Lawrence: L'homme nature



Thomas Edward Lawrence - 1918 - ¨Photographe non identifié
People come into the army often, not because it is brutal and licentious, but because they haven't done very well in the fight of daily living, and want to be spared the responsibility of ordering for themselves their homes and food and clothes and work - or even the intensity of their work. Regard it as an asylum for the little-spirited. 
You suggest that I'm not genuine in the ranks: but I am: just as good, now, as the others. Not very good, I'm afraid (I will be if I can) since I'm slow, having to learn to do all the daily trifles which others used to do for me. If it wasn't that I've been somebody or something else the authorities would have a fair opinion of what I am.
Your picture of my ending up to find that I am a soldier, by dint of much playing at it, comforts me: for it's the end I want, and am wanting with deadly seriousness. The peace of finding that my horizon was grown so near! If I could be happy drunk I'd drink: but so to take the control off myself might be to loose myself out again: and I want not to be big any more.

Thomas Edward Lawrence to Bernard Shaw, 20 December 1923


Le colonel T. E. Lawrence - que le grand public reconnaît davantage dès lors que Lawrence d’Arabie, surnom donné à ce héros de l’Histoire britannique, est avancé, lui attribuant pour la postérité la beauté des traits de Peter O’Toole qui l’incarna avec majesté au cinéma, sous la romanesque direction de David Lean en 1962 – connût un destin aussi fulgurant qu’exceptionnel et complexe, mû par son intime quête de l’Homme nature, à laquelle il s’employa avec la minutie et la foi de l’archéologue qu’il fut aussi.

Jeu de données.
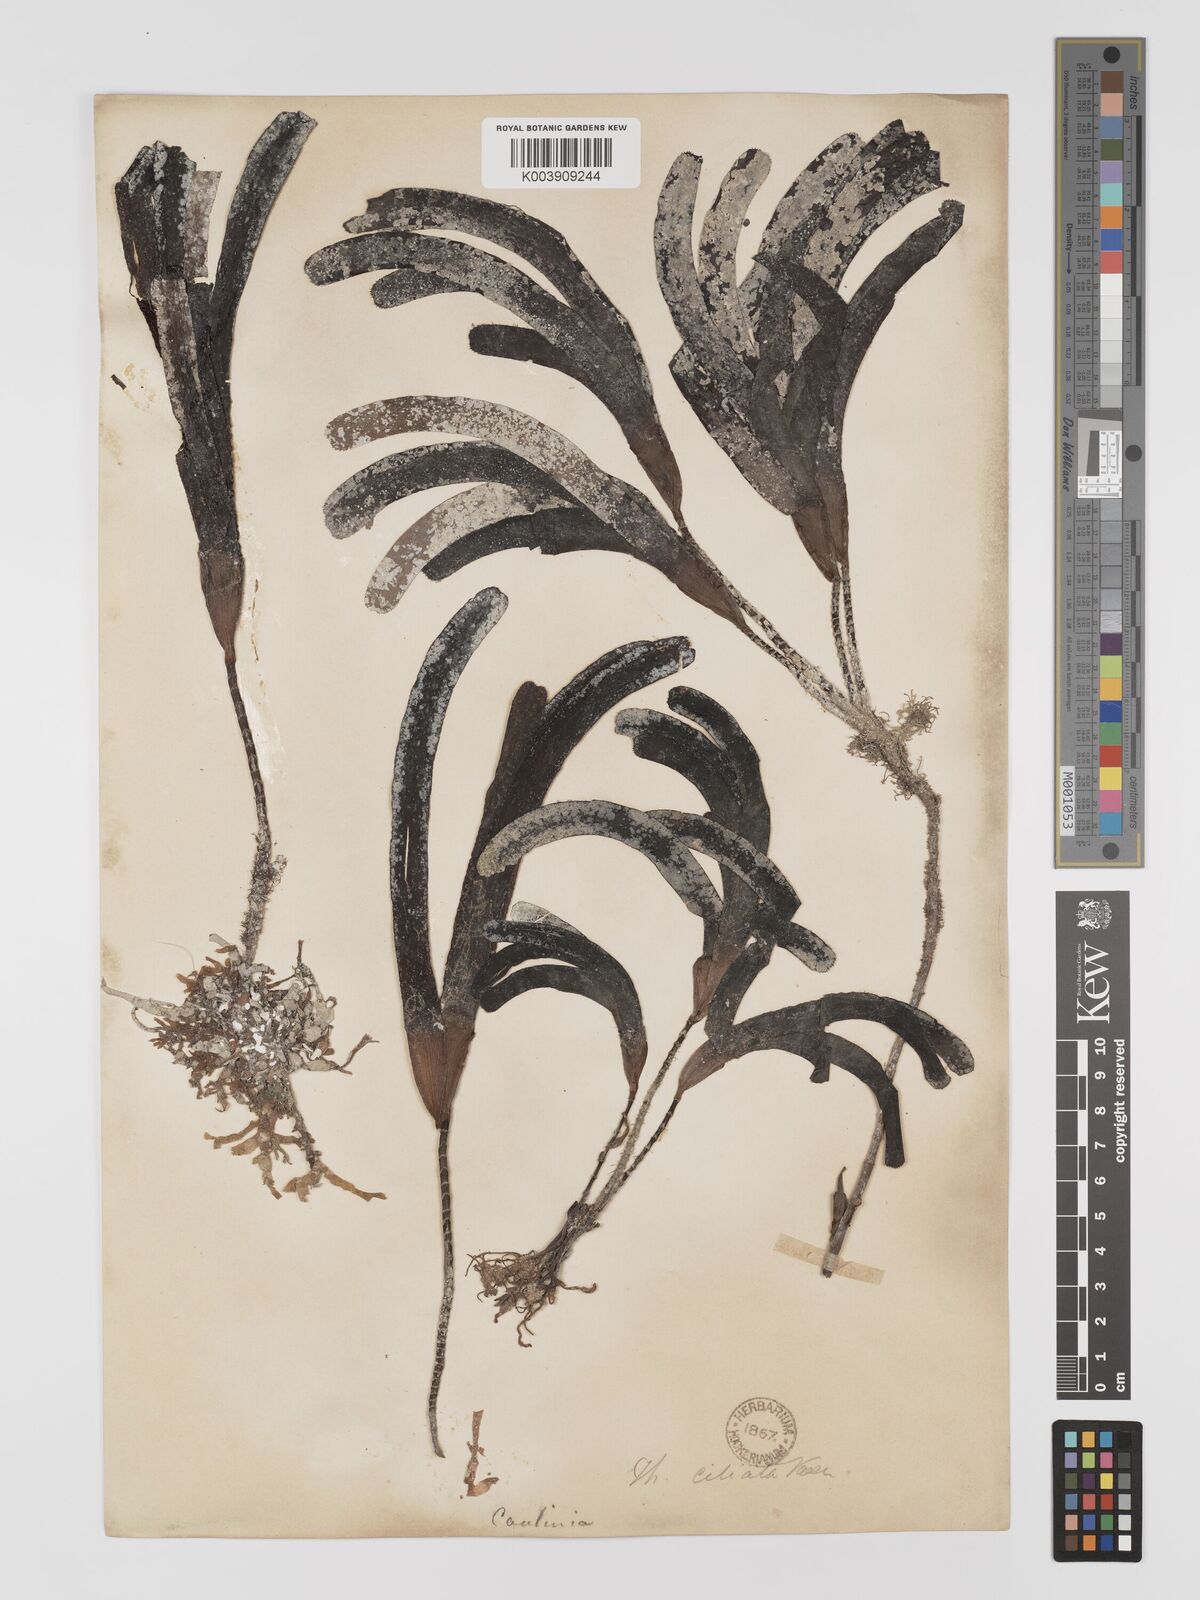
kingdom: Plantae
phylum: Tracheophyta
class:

Consignes à réaliser.
• a. Répondez aux questions suivantes sur le texte consacré à T. E. Lawrence :
(i) À qui la lettre citée est-elle adressée, et à quelle date ?
(ii) Quel acteur a incarné Lawrence au cinéma ?
(iii) Qui a dirigé ce film, et en quelle année ?
• b. Résumez en deux phrases le texte consacré à T. E. Lawrence.
• c. Prolongez le texte consacré à T. E. Lawrence à partir de sa dernière phrase.

Réponses par consigne.
• a.
(i) À Bernard Shaw, le 20 décembre 1923.
(ii) Peter O'Toole.
(iii) David Lean, en 1962.

• b. Dans une lettre à Bernard Shaw datée du 20 décembre 1923, T. E. Lawrence affirme être sincère dans les rangs de l'armée, où il souhaite finir par devenir réellement soldat et ne plus être « grand ». Le texte présente ensuite ce colonel, connu du grand public sous le nom de Lawrence d'Arabie et incarné par Peter O'Toole dans le film de David Lean en 1962, comme ayant connu un destin fulgurant, exceptionnel et complexe, mû par sa quête de l'Homme nature.

• c.
Né en 1888 au Pays de Galles, Lawrence grandit à Oxford où il se passionna en effet tôt pour l’Archéologie et l’Histoire, en particulier celle des Croisades et de leurs forteresses auxquelles il consacra une thèse qui le conduisit en 1909, équipé de son précieux appareil photographique, sur les traces des Croisés, en Palestine et en Syrie, lors d’une marche en solitaire qu’il mena pendant plusieurs mois dans le désert, « vivant comme un Arabe parmi les Arabes ».

De retour au Jesus College, sa thèse y fut validée avec les honneurs en 1910. Aussitôt, Lawrence partit faire un tour de France à bicyclette avec son jeune frère Frank, où sa passion des châteaux médiévaux mais aussi de la littérature furent amplement contentées. « Chaque fois que je prends un bain, [Lawrence] préfère aller s’acheter un livre », conta un Frank moqueur dans une lettre à leurs parents.

Mais les terres arides d’Orient agissaient encore sur l'âme du jeune voyageur tel un charme envoûtant. Il rêvait d’y retourner un jour pour y découvrir notamment les forteresses qu’il n’avait pu visiter lors de son premier séjour et demeurait aux aguets de la moindre opportunité. En 1911, Lawrence parvint à se faire admettre, grâce à ses connaissances de la langue arabe, de la région et à son expertise en céramique, au sein d’une équipe archéologique du British Museum conduite par David George Hogarth pour entamer des fouilles à Carchemish, sur les rives de l’Euphrate, en Syrie, à la frontière turque.

Le jeune homme y œuvra avec ardeur jusqu’en 1914 quand, après avoir été enrôlé pour une mission de cartographie par le renseignement britannique dans le Sinaï, la Première guerre mondiale éclata. Lawrence allait alors sur ces vingt-six ans et ses qualités qui firent sa gloire par la suite s’imposaient d’ores et déjà, fort remarquablement. Ainsi, fut-il intégré à la section géographique de l’Etat major à Londres, avant d’être affecté, en 1916, au Caire en tant qu’officier du renseignement militaire où, rapidement et notamment, il allait devenir expert des mouvements nationalistes arabes et sceller bientôt son entrée dans l’Histoire.

« La première fois que je quittai l’Angleterre [en 1906] fut un rêve délicieux […] le début de mes propres voyages, indépendants, libres. En France, principalement. Puis, encore plus loin, franchissant lentement les étapes jusqu’à ce que la Guerre écourte ce cheminement qui était en train de faire de moi un Hogarth : une sorte d’homme de voyage et d’archéologie, la géographie et le crayon pour seules ressources », écrivait-il en décembre 1927 à Dick Knowles, non sans mélancolie à évoquer ce chemin ô combien détourné.

Entre 1916 et 1918, il était en effet devenu Al Lawrence, un des chefs de la révolte arabe contre l’empire ottoman, un héros de légende, jeune et vivant, qui s’était rendu maître de Damas.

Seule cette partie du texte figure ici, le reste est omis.